ちなみにリバーが誕生した地は、オレゴン州マドラス。リバー・ジュード・ボトムという名でした。この「リバー」の名は、ヘルマン・ヘッセが釈迦の出家以前の名前を借りて、求道者の悟りの境地に至るまでの苦行や経験を1922年に書き上げた小説『シッダールタ』に登場する「川」の名に由来とされています。
家で弟ホアキンと共に
1985年頃にキッチンにて撮影。弟のホアキンとリバーが料理のつまみ食いをしています。
ちなみにリバーは、幼い頃からヒッピーである両親に連れられ、点々と引っ越しを繰り返しています。この頃の両親の考え方からカルト教団「神の子供たち」(現ファミリー・インターナショナル)への参加を余儀なくされていました。

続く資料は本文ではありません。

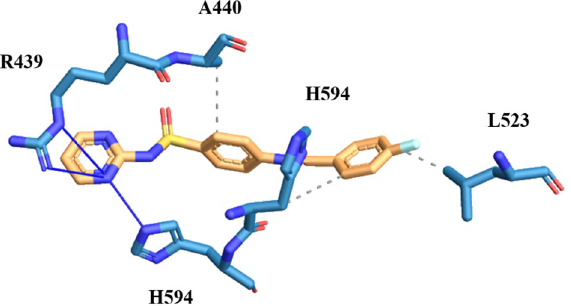
Figure 9. The simulated binding mode of compound 3g in the binding pocket of Jack Bean Urease.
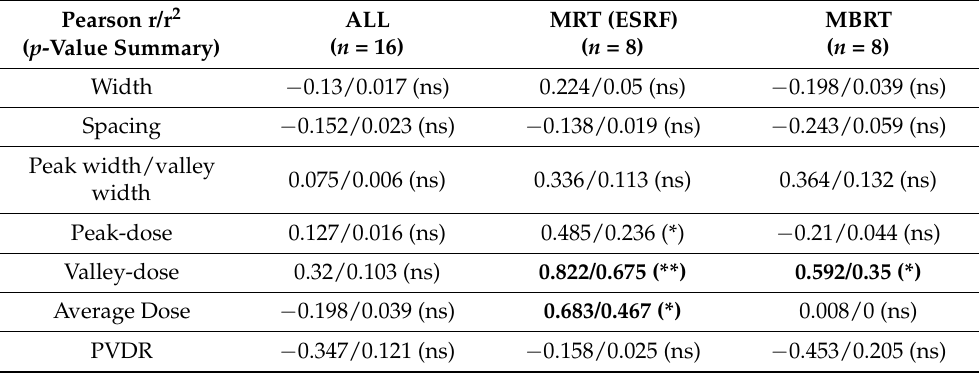
Table 3. Correlation coefficients of ILS versus the several dosimetry and geometrical parameters considered in this study. The group “ALL” includes all preclinical SFRT parameters (variables) selected in this study, which are presented in Tables 1 and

また、両親の信念でもあったヴィーガン(完全菜食主義者)をリバーもつらぬき、飼い犬までヴィーガンを徹底していたということです。映画『スタンド・バイ・ミー』の宣伝のために来日した際、「そば屋に入ってそばを食べようとしたところ、そばつゆに鰹節が使われていることを知り、思わず箸を置いた」というエピソードもあります。
映画『スタンド・バイ・ミー』に出演
前述の映画『スタンド・バイ・ミー(Stand by me)』のワンシーン。向かって左からバーン・テシオ役のジェリー・オコンネル、クリス・チェンバーズ役のリバー・フェニックス、主人公ゴーディ・ラチャンス役のウィル・ウィトン(ちなみに大人になったときはリチャード・ドレイファスが演じています)、テディ・ドチャンプ役のコリー・フェルドマン。
1986年公開(日本では1987年)の映画で、第59回アカデミー賞脚色賞、および第44回ゴールデングローブ賞作品賞・監督賞にノミネート。また、ベン・E・キングが歌う同名の主題歌『スタンド・バイ・ミー』がリバイバルヒットしました。
映画『モスキート・コースト』に出演
前述と同じく1986年公開(日本では1987年)の映画『モスキート・コースト(The Mosquito Coast)』では、ハリソン・フォードとリバー・フェニックスが親子役で共演し、世界的な話題となりました。
映画『モスキート・コースト』での一場面
前述の映画『モスキート・コースト(The Mosquito Coast)』は、作家ポール・セローが1982年に発表した小説を原作に製作されたもの。アメリカの管理された文明社会を嫌悪する発明家、ハリソン・フォード扮するアリー・フォックスは、家族六人で中米のホンジュラスに移住します。そしてそこは、「モスキート・コースト」と呼ばれる未開の密林。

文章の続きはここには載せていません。